Simone_De_Beauvoir's avatar

I had an older brother. I loved that he unwaveringly believed that his little sister would change the world. In fact, that’s what he said when he introduced me to anyone. My name and that I would change the world and he’d give reasons why. I never forgot that. In my oldest, I love that he lets it go if his younger brother unfairly demands a toy that the oldest was playing with. He doesn’t always do that, but when he does, it’s a miraculous thing to watch. I think rather than what they should have, big siblings shouldn’t blackmail their younger siblings, shouldn’t embarrass them on purpose or pull the age card and shouldn’t be competitive.

YARNLADY's avatar

In reality, siblings don’t really owe each other anything. My older brother is mentally distrubed, and I was always the one both my brother and younger sister looked up to.

Children learn by example, and the parents have to set the tone of sharing, respect and self esteem.

ChocolateReigns's avatar

My older brother is going to turn 23 tomorrow, and my younger sister is 10, so I definitely know what to do and not to do. Older brothers should know how to help with school work. Older sisters should do your hair, know how to bake (@filmfann – so true!), and know how to sew.

xjustxxclaudiax's avatar

I know how to bake, sew, and knit!! I make my siblings hats all the time. And I brush their hair every morning for school….I’m always hoping that I’m doing a good job, these answers certainly gave me some good ideas.

tianalovesyou's avatar

Always sibling should look out for one another, no matter the age (:

wundayatta's avatar

I’m an oldest, but I always wished I had an older brother to show me the ropes. Especially about girls.

mindful's avatar

@wundayatta now that you know better what would you tell your younger brother about girls? if you dont mind iam curious

wundayatta's avatar

If my brother wanted my advice, a stretch of the imagination that would reach across the Pacific Ocean, I would tell him not to be afraid to talk to them. They are also worried about how they come across, and even if they think you are a total nerd, they will likely be polite because they’ve been taught, mostly, not to be mean to someone who asks them out.

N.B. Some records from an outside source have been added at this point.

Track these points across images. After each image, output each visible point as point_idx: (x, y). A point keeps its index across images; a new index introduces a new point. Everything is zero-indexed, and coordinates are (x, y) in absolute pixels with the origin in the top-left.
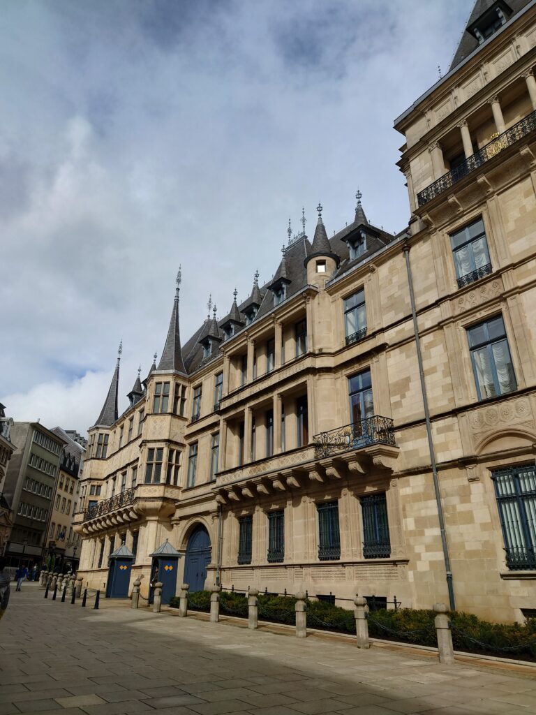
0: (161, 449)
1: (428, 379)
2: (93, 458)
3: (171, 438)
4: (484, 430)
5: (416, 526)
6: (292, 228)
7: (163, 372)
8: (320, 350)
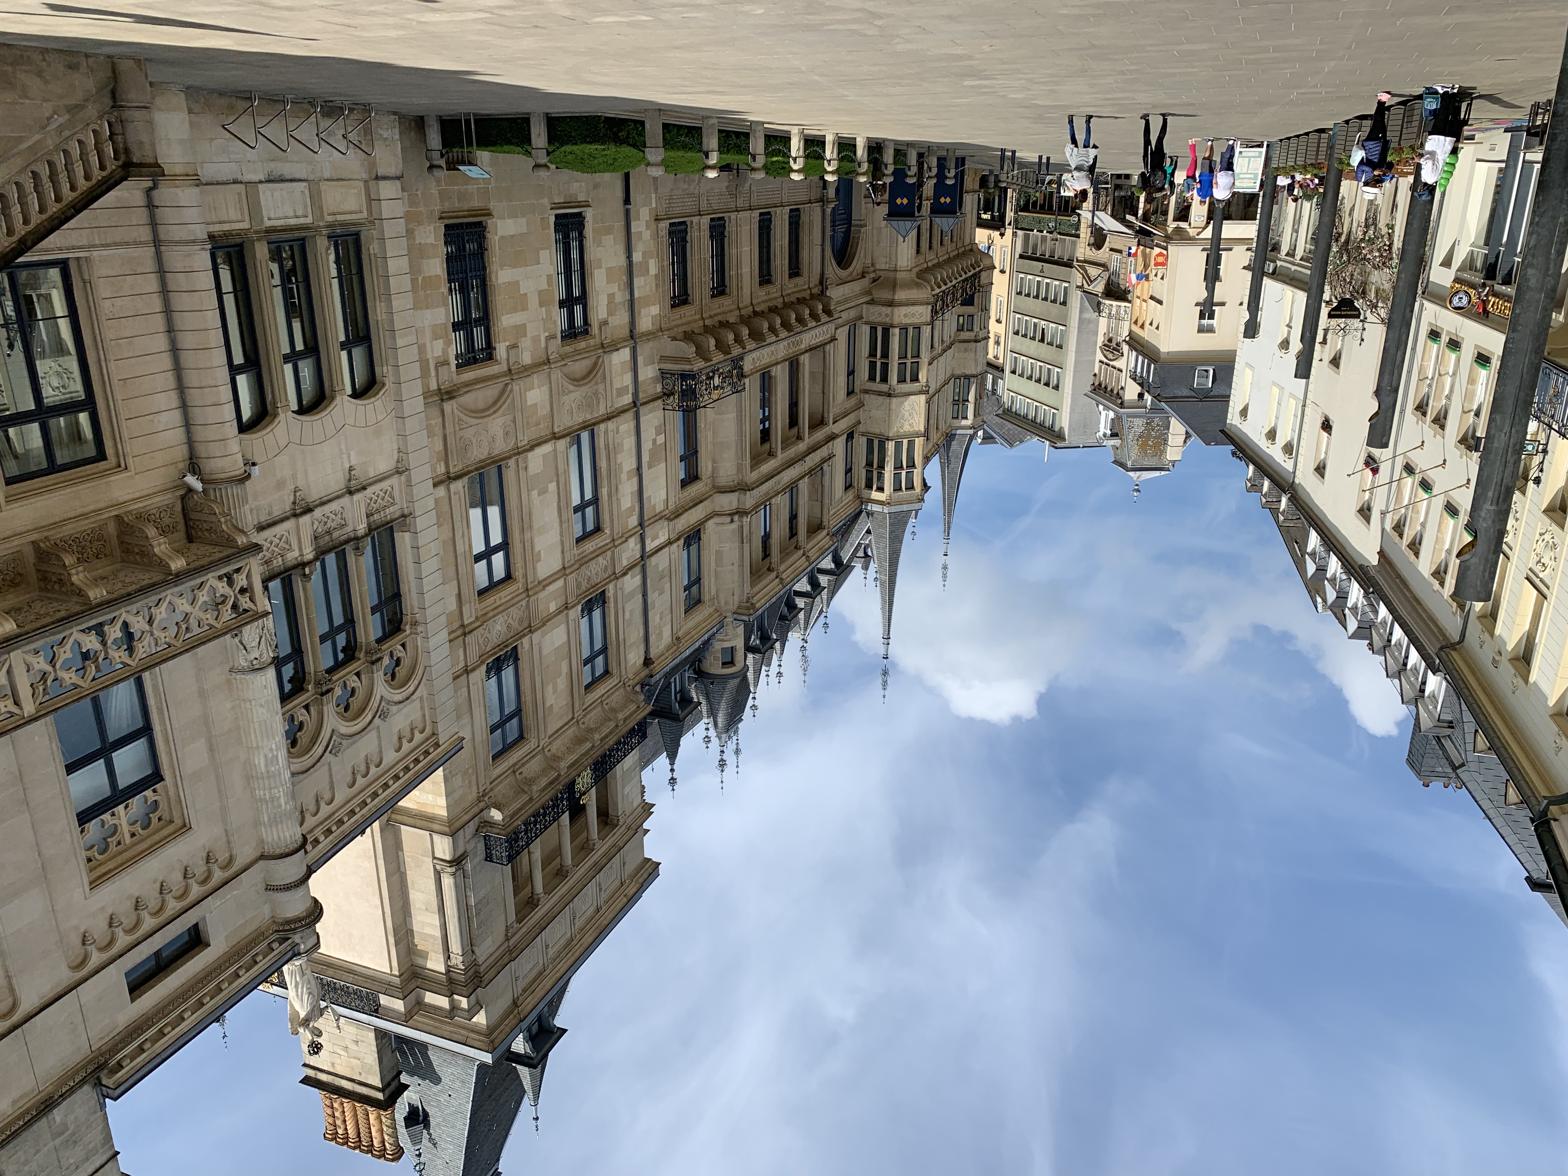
0: (902, 380)
1: (634, 466)
2: (974, 376)
3: (888, 400)
4: (596, 387)
5: (647, 263)
6: (735, 757)
7: (905, 508)
8: (732, 521)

Of course, having been a total nerd in a time when that wasn’t cool, I never tested this theory out. So really, it’s what I would have wanted to be told, had I had an older brother.

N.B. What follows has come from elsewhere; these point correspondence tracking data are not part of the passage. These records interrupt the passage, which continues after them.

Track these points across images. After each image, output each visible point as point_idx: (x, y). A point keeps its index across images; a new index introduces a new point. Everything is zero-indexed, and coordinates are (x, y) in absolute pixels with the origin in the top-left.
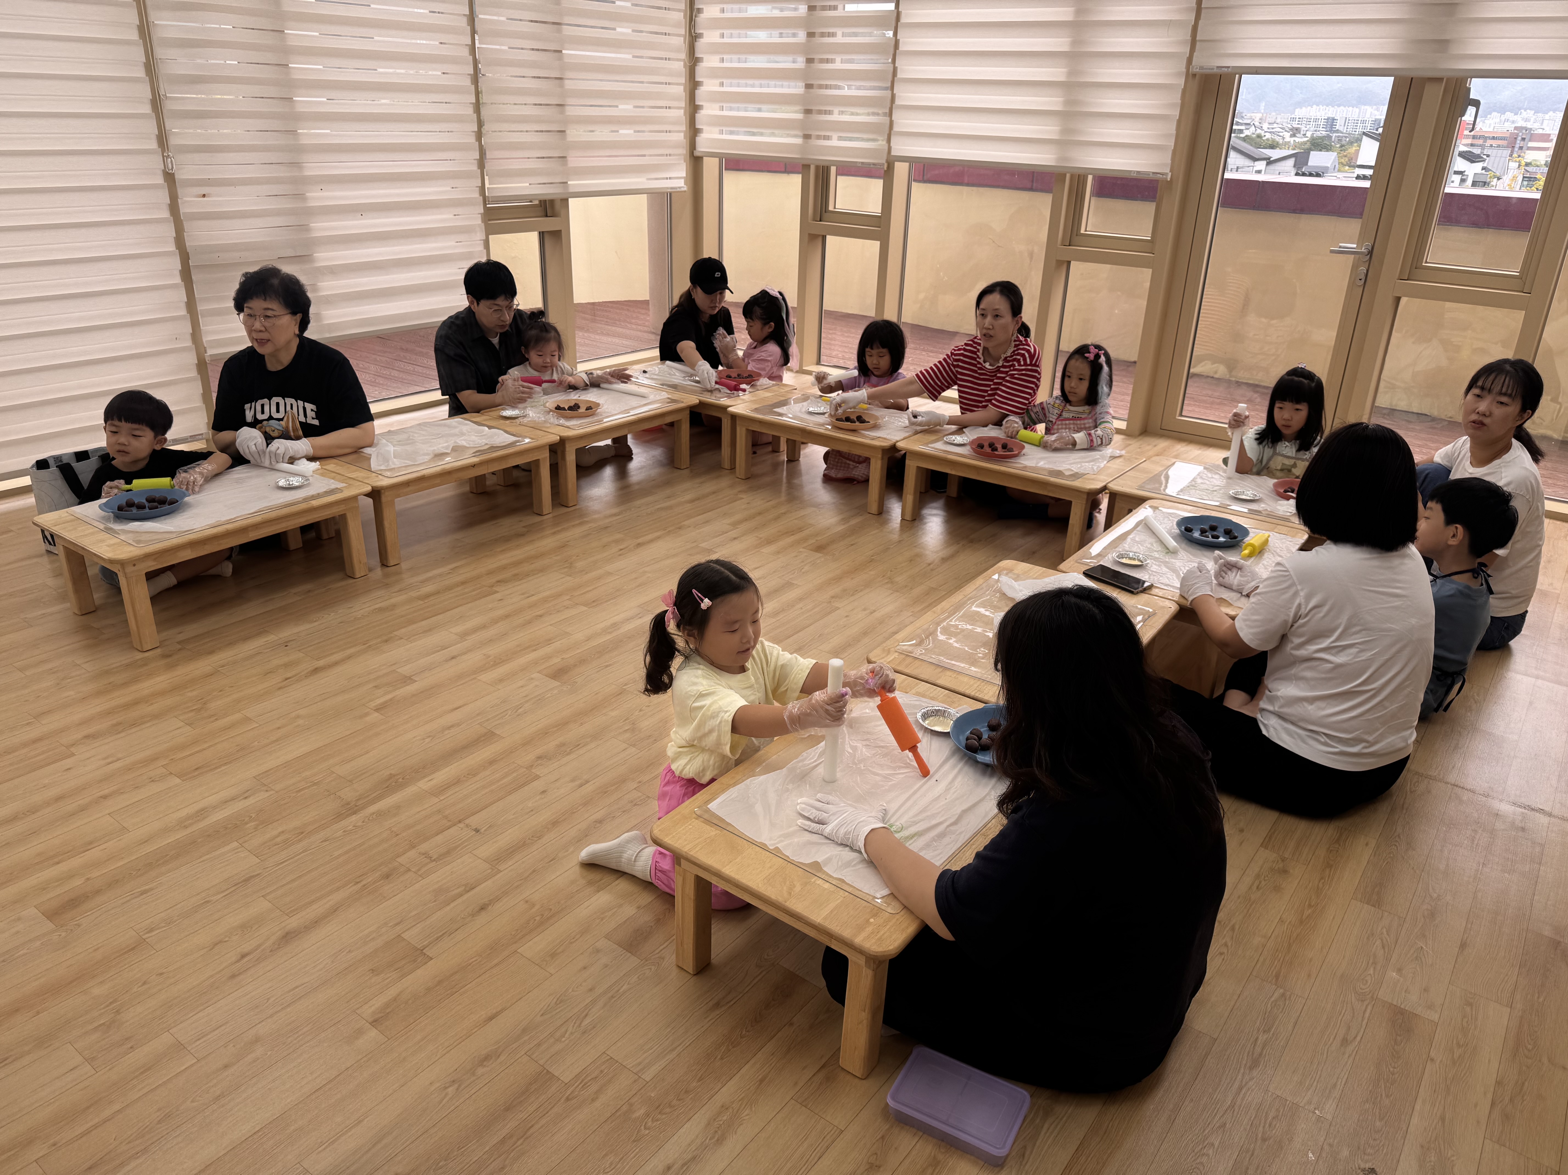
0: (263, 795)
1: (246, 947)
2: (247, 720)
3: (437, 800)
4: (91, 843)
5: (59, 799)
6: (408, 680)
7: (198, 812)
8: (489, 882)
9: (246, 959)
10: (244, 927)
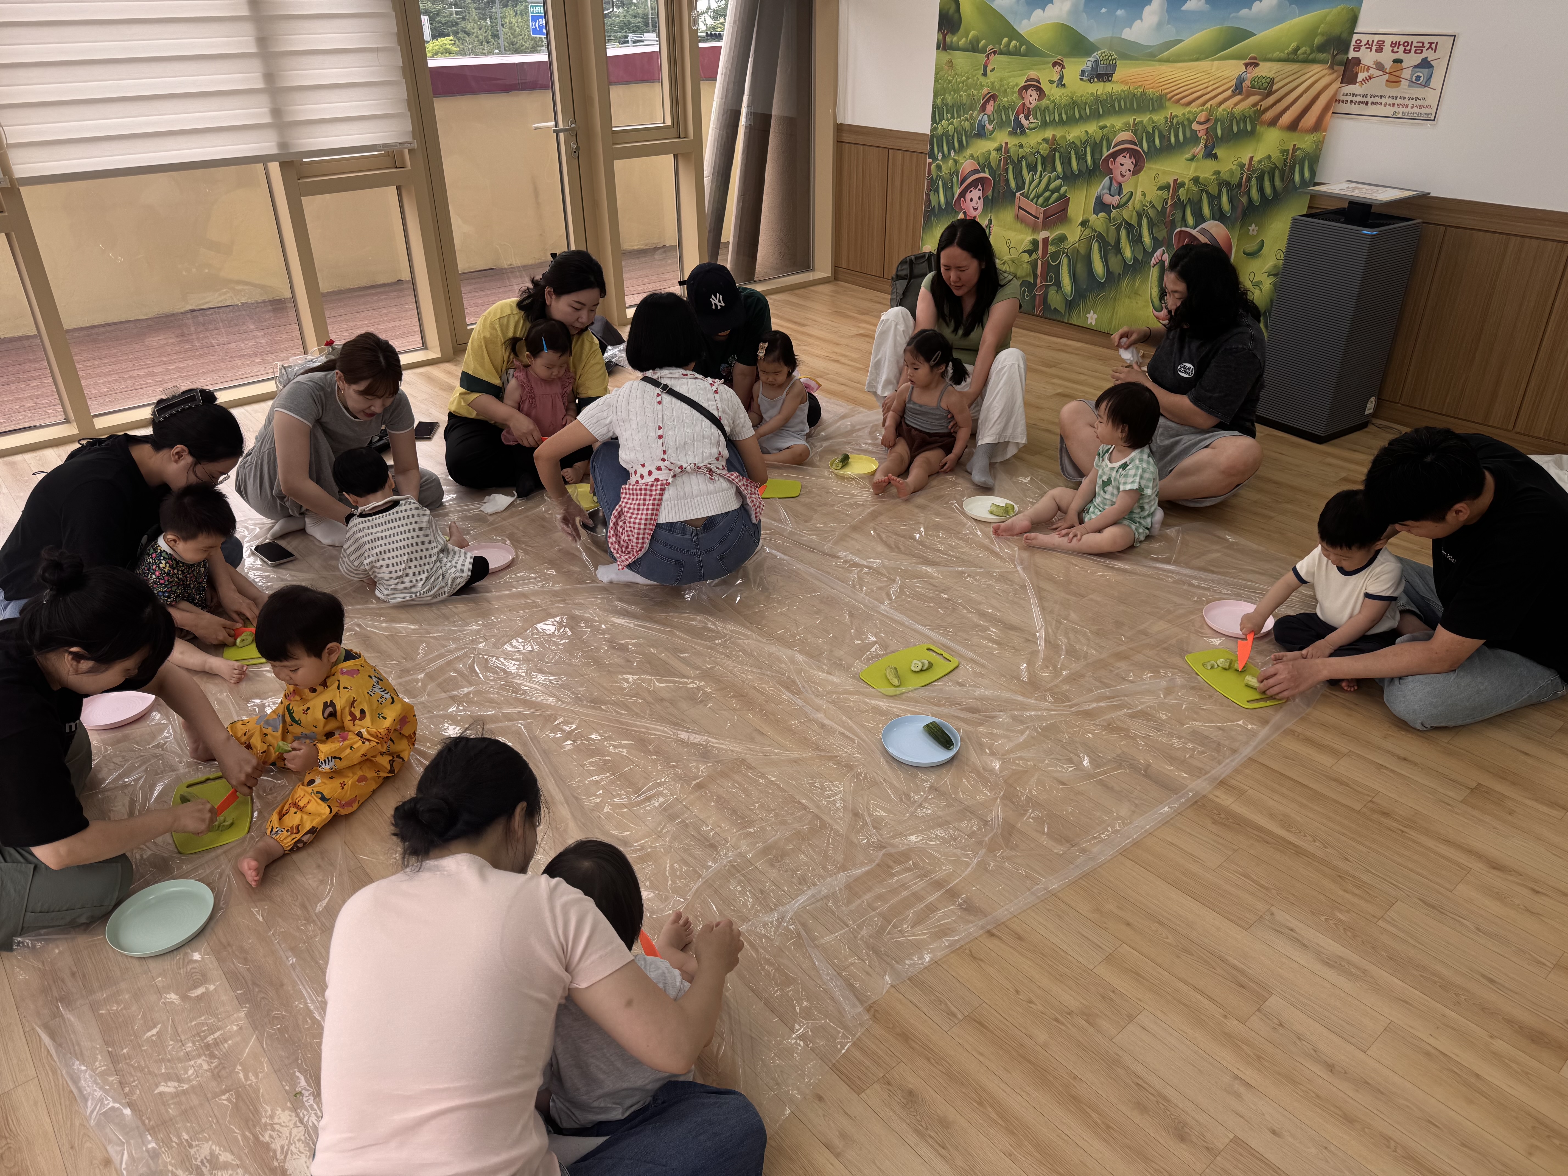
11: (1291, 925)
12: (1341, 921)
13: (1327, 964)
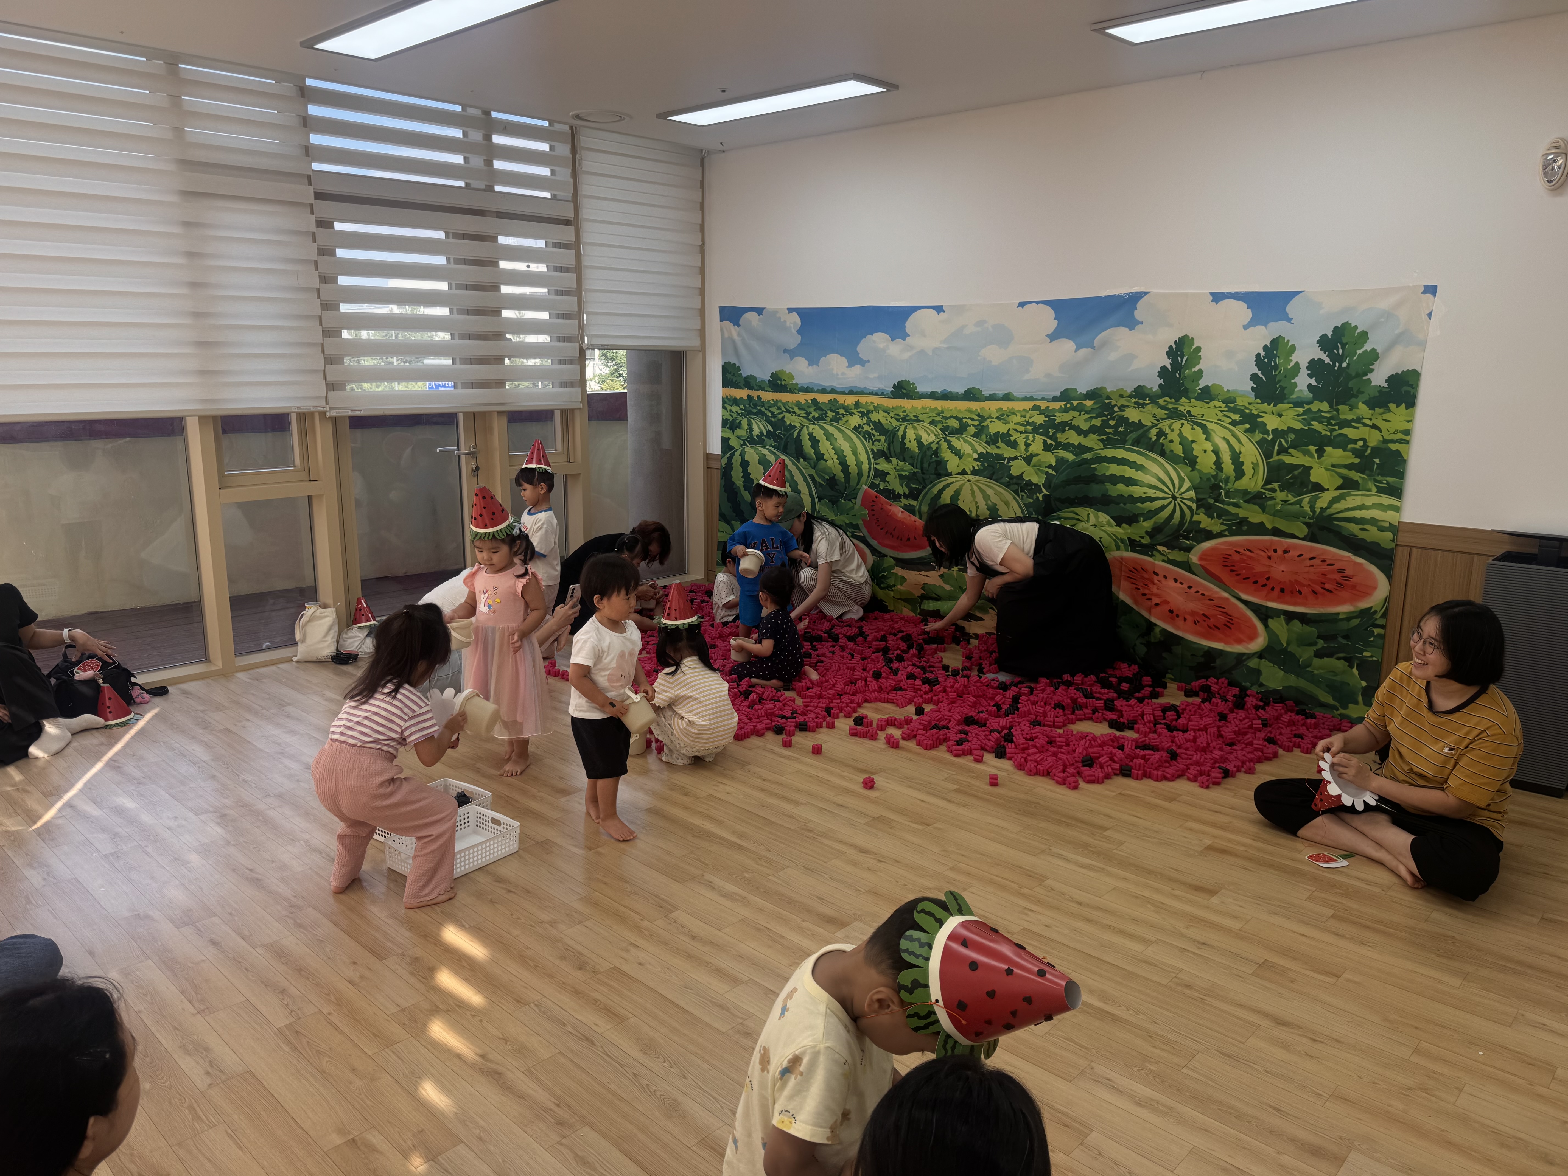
11: (1108, 1076)
12: (1151, 1070)
13: (1139, 1104)
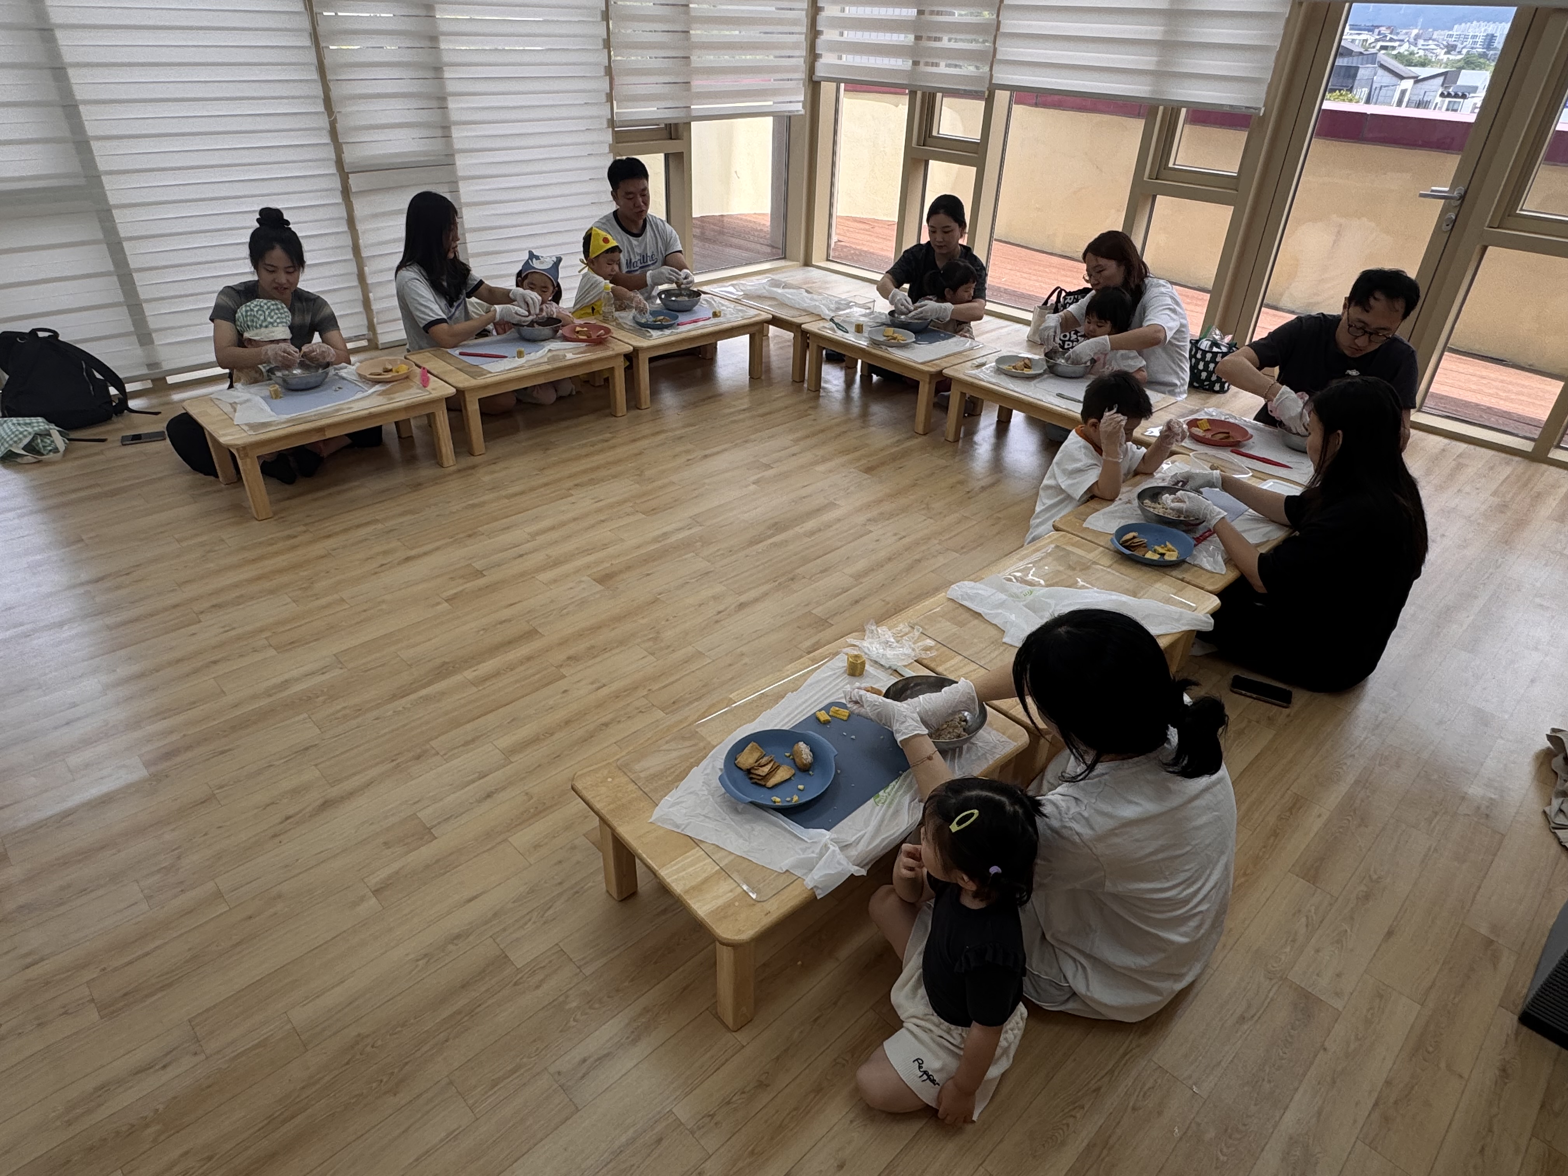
0: (337, 672)
1: (291, 812)
2: (342, 600)
3: (475, 689)
4: (194, 703)
5: (179, 661)
6: (480, 574)
7: (282, 682)
8: (500, 772)
9: (289, 821)
10: (295, 792)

Actually, this is a silly exercise. I don’t know any better about my then self now, than I did then. If I could go back and give myself advice about girls, I don’t know if this advice would work or not. I was stubborn and afraid of rejection, so I never would have done anything to clean up. I had the beginnings of a scraggly beard and long hair and I wore dippy looking bellbottoms and skinny, weird-colored t-shirts that often came out of my jeans to show little expanses of my belly.

I’m sure I looked like a loser to most of the girls. I think I asked a couple out and I know one turned me down. I may have had one date with the other, but I don’t think we talked after that. So, based on that experience, I don’t know what I could have told a younger brother. And even now, I’m not sure I would have anything to say that would fit the circumstances of the time. It was, as they say, another fucking growth experience. AFGE.

Maybe I’d tell my brother that if you’re hopeless, you’re not hopeless forever. Some day, you’ll meet someone who appreciates your quirks, and that some day will probably not be too many years from now. High school is a scum pond. It’s not worth beating yourself up over what does or does not happen there.